**SELECTED TEXT:**
*-*-*

Nanoscale Characterization and Scanning Probe Microscopy
Studying the kinetic scaling behavior of nano-structured systems can be quite complicated. In fuel cell systems, for example, it has long been believed that the oxygen reduction reaction (ORR) can only occur at confined spatial regions, called "triple phase boundaries" (TPB's) where the electrolyte, gas, and electrically connected catalyst particles contact. However, the reaction-zone structure of a state of the art fuel cell is complex, consisting of a porous, heterogeneous mixture of conductive carbon powders and platinum particles, often mixed with a solid polymer electrolyte binder. Due to this complexity, the true amount of TPB in a fuel cell is difficult, if not impossible, to determine. Thus, the relationship between catalyst microstructure (ie, TPB geometry) and fuel cell performance is still unclear.
Figure 1. A simplified schematic diagram of the electrode/electolyte interface in a fuel cell, illustrating the triple phase boundary reaction zones where the catalytically active electrode particles, electrolyte phase, and gas pores intersect.

*-*-*

**SUPPLIED MATERIAL:**
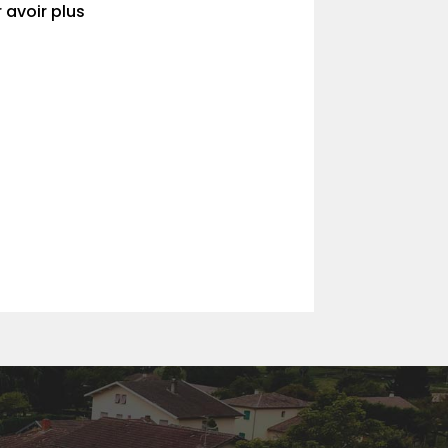
 avoir plus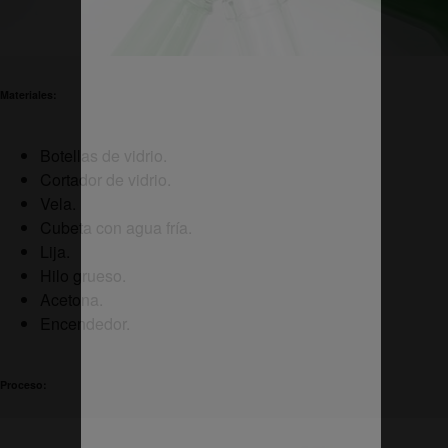
Materiales:
Botellas de vidrio.
Cortador de vidrio.
Vela.
Cubeta con agua fría.
Lija.
Hilo grueso.
Acetona.
Encendedor.
Proceso: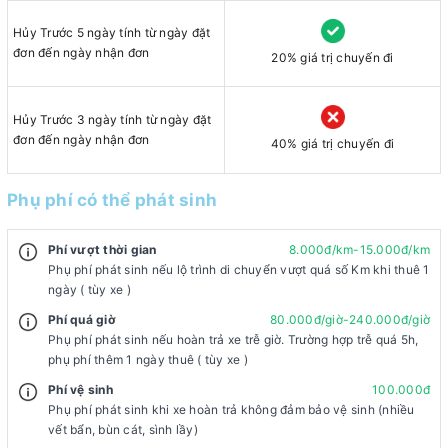
Hủy Trước 5 ngày tính từ ngày đặt
đơn đến ngày nhận đơn
20% giá trị chuyến đi
Hủy Trước 3 ngày tính từ ngày đặt
đơn đến ngày nhận đơn
40% giá trị chuyến đi
Phụ phí có thể phát sinh
Phí vượt thời gian
8.000đ/km-15.000đ/km
Phụ phí phát sinh nếu lộ trình di chuyển vượt quá số Km khi thuê 1
ngày ( tùy xe )
Phí quá giờ
80.000đ/giờ-240.000đ/giờ
Phụ phí phát sinh nếu hoàn trả xe trễ giờ. Trường hợp trễ quá 5h,
phụ phí thêm 1 ngày thuê ( tùy xe )
Phí vệ sinh
100.000đ
Phụ phí phát sinh khi xe hoàn trả không đảm bảo vệ sinh (nhiều
vết bẩn, bùn cát, sình lầy)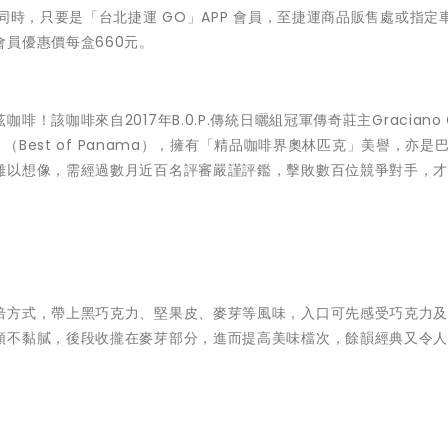
同時，只要是「台北捷運 GO」APP 會員，至捷運商品販售處或指定
員優惠價每盒660元。
該咖啡來自2017年B.0.P.傳統日曬組冠軍傳奇莊主Graciano C
（Best of Panama），擁有「精品咖啡界奧林匹克」美譽，亦是
難以想像，需經過數月近百名評審嚴謹評鑑，擊敗數百位競爭對手，
焙方式，帶上黑巧克力、堅果皮、麥芽等風味，入口可先感受巧克力
順不黏膩，後段收攏在麥芽部分，進而提高美味檔次，餘韻經典又令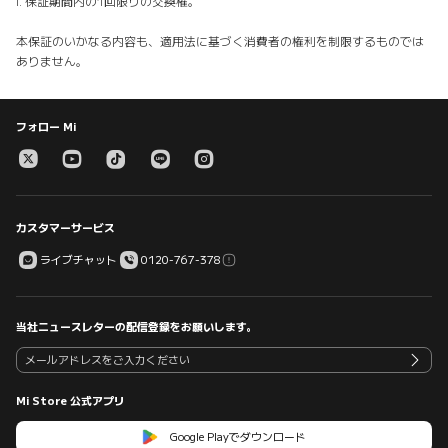
i. 保証期間内の1回限りの交換権。
本保証のいかなる内容も、適用法に基づく消費者の権利を制限するものでは
ありません。
フォロー Mi
カスタマーサービス
ライブチャット
0120-767-378
当社ニュースレターの配信登録をお願いします。
Mi Store 公式アプリ
Google Playでダウンロード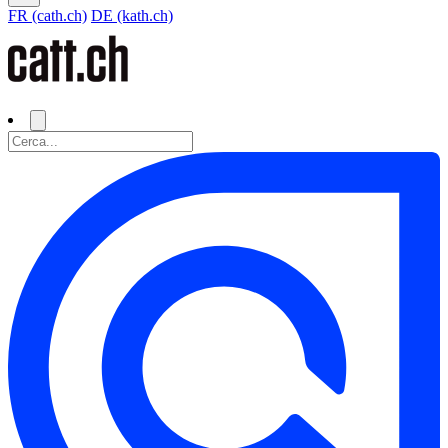
FR (cath.ch)
DE (kath.ch)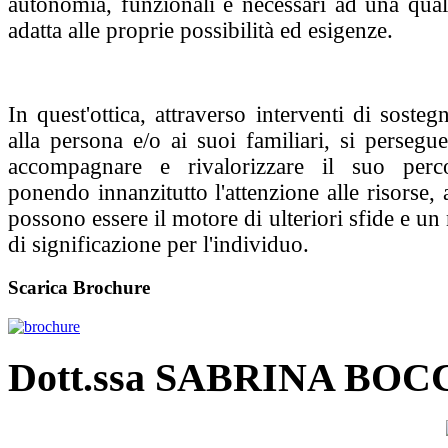
autonomia, funzionali e necessari ad una quali
adatta alle proprie possibilità ed esigenze.
In quest'ottica, attraverso interventi di soste
alla persona e/o ai suoi familiari, si persegue
accompagnare e rivalorizzare il suo perc
ponendo innanzitutto l'attenzione alle risorse, a
possono essere il motore di ulteriori sfide e u
di significazione per l'individuo.
Scarica Brochure
Dott.ssa SABRINA BO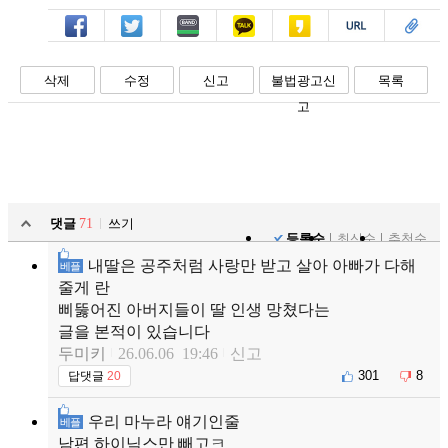
페북
트윗
밴드
카톡
카스
복사
스크랩
삭제
수정
신고
불법광고신
목록
고
댓글
71
쓰기
등록순
최신순
추천순
내딸은 공주처럼 사랑만 받고 살아 아빠가 다해
베플
줄게 란
삐뚫어진 아버지들이 딸 인생 망쳤다는
글을 본적이 있습니다
두미키
26.06.06 19:46
신고
301
8
답댓글
20
우리 마누라 얘기인줄
베플
남편 하이닉스만 빼고ㅋ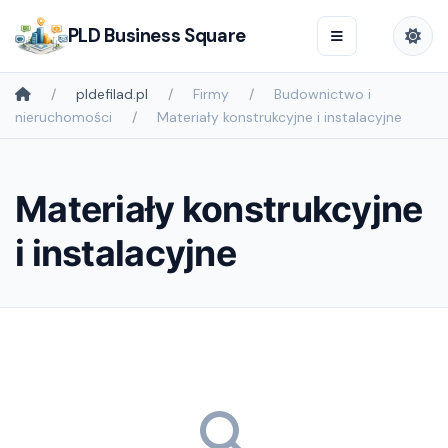
PLD Business Square
pldefilad.pl
Firmy
Budownictwo i
nieruchomości
Materiały konstrukcyjne i instalacyjne
Materiały konstrukcyjne
i instalacyjne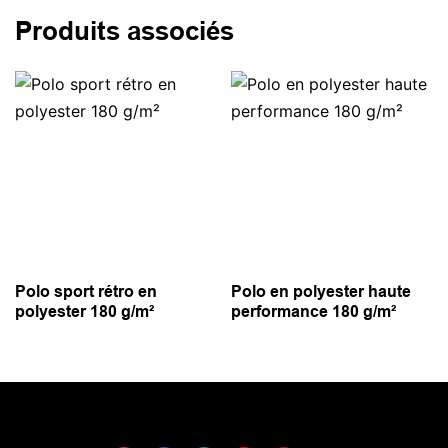
Produits associés
Polo sport rétro en
Polo en polyester haute
polyester 180 g/m²
performance 180 g/m²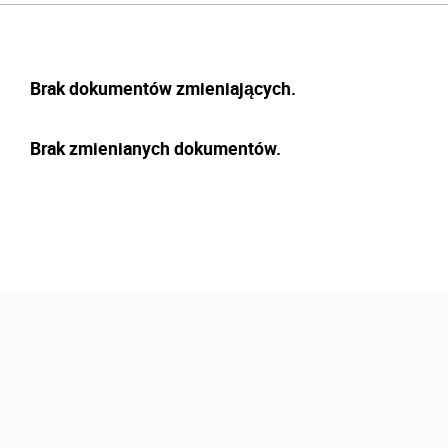
Brak dokumentów zmieniających.
Brak zmienianych dokumentów.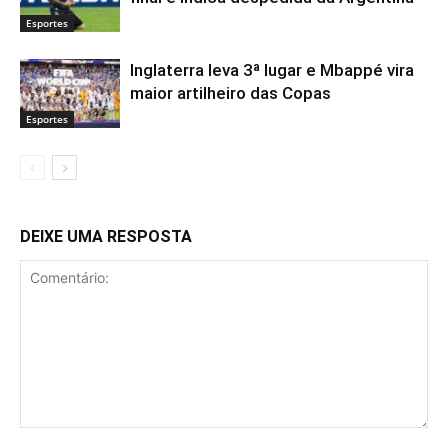
Esportes
Inglaterra leva 3ª lugar e Mbappé vira
maior artilheiro das Copas
Esportes
DEIXE UMA RESPOSTA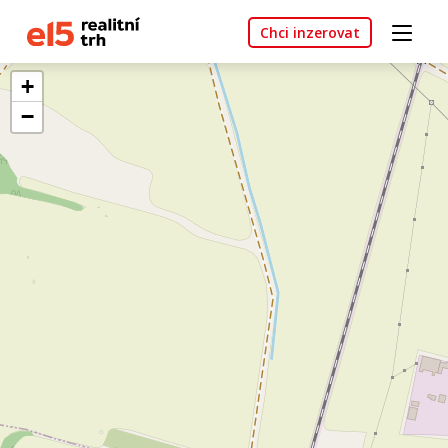
Chci inzerovat
+
−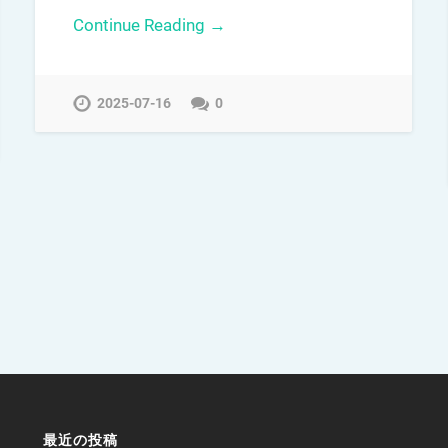
Continue Reading →
2025-07-16
0
最近の投稿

*-*-*

**DESCRIPTION OF THE TASK:**
Transcribe the nanoscale characterization text above from "Nanoscale Characterization and" to "is still unclear.", keeping every word and punctuation mark unchanged.

**PROBLEM SOLUTION:**
Nanoscale Characterization and Scanning Probe Microscopy
Studying the kinetic scaling behavior of nano-structured systems can be quite complicated. In fuel cell systems, for example, it has long been believed that the oxygen reduction reaction (ORR) can only occur at confined spatial regions, called "triple phase boundaries" (TPB's) where the electrolyte, gas, and electrically connected catalyst particles contact. However, the reaction-zone structure of a state of the art fuel cell is complex, consisting of a porous, heterogeneous mixture of conductive carbon powders and platinum particles, often mixed with a solid polymer electrolyte binder. Due to this complexity, the true amount of TPB in a fuel cell is difficult, if not impossible, to determine. Thus, the relationship between catalyst microstructure (ie, TPB geometry) and fuel cell performance is still unclear.